Pictures with lens parameters
= = = =

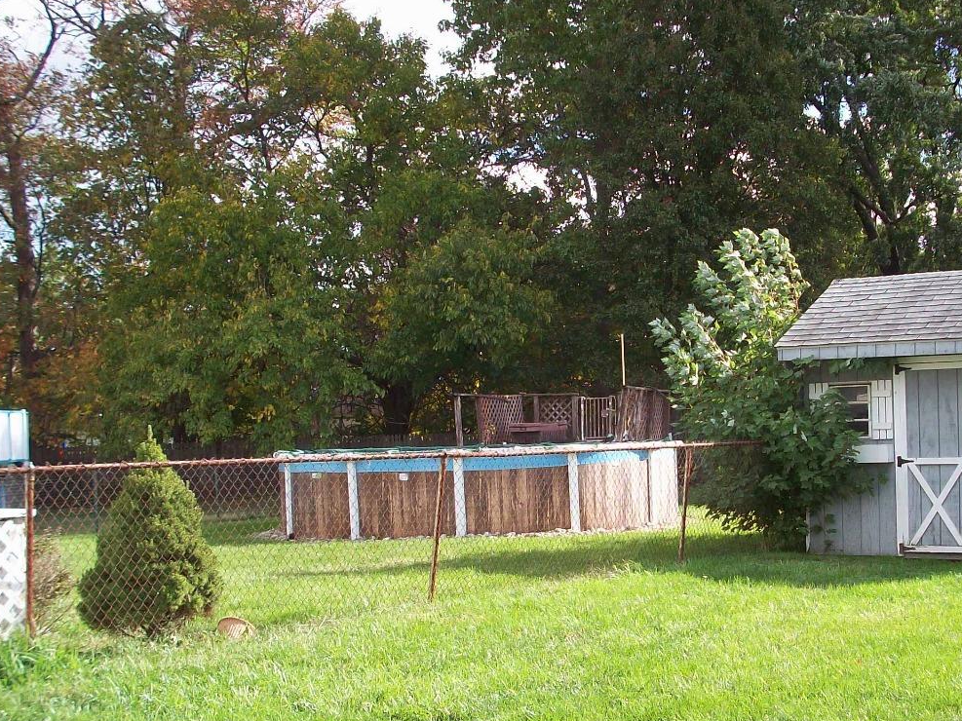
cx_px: 643
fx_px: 1501
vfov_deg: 26.9
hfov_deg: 35.2
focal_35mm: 54
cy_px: 477
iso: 80
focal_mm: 6.2
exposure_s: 1/404
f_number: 2.8
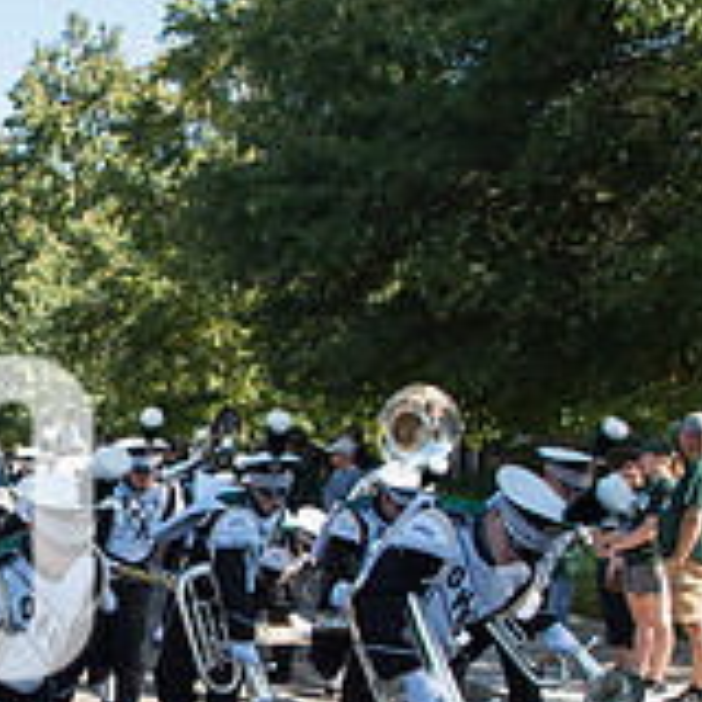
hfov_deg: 21.0
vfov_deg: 23.0
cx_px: -237
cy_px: 564
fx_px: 1698
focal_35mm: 74
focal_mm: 24
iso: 200
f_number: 5.6
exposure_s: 1/500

= = = =

## ACTION ITEM
Word for word, give the data above again, without any images.

## RESPONSE FOR THIS EXERCISE
cx_px: 643
fx_px: 1501
vfov_deg: 26.9
hfov_deg: 35.2
focal_35mm: 54
cy_px: 477
iso: 80
focal_mm: 6.2
exposure_s: 1/404
f_number: 2.8
hfov_deg: 21.0
vfov_deg: 23.0
cx_px: -237
cy_px: 564
fx_px: 1698
focal_35mm: 74
focal_mm: 24
iso: 200
f_number: 5.6
exposure_s: 1/500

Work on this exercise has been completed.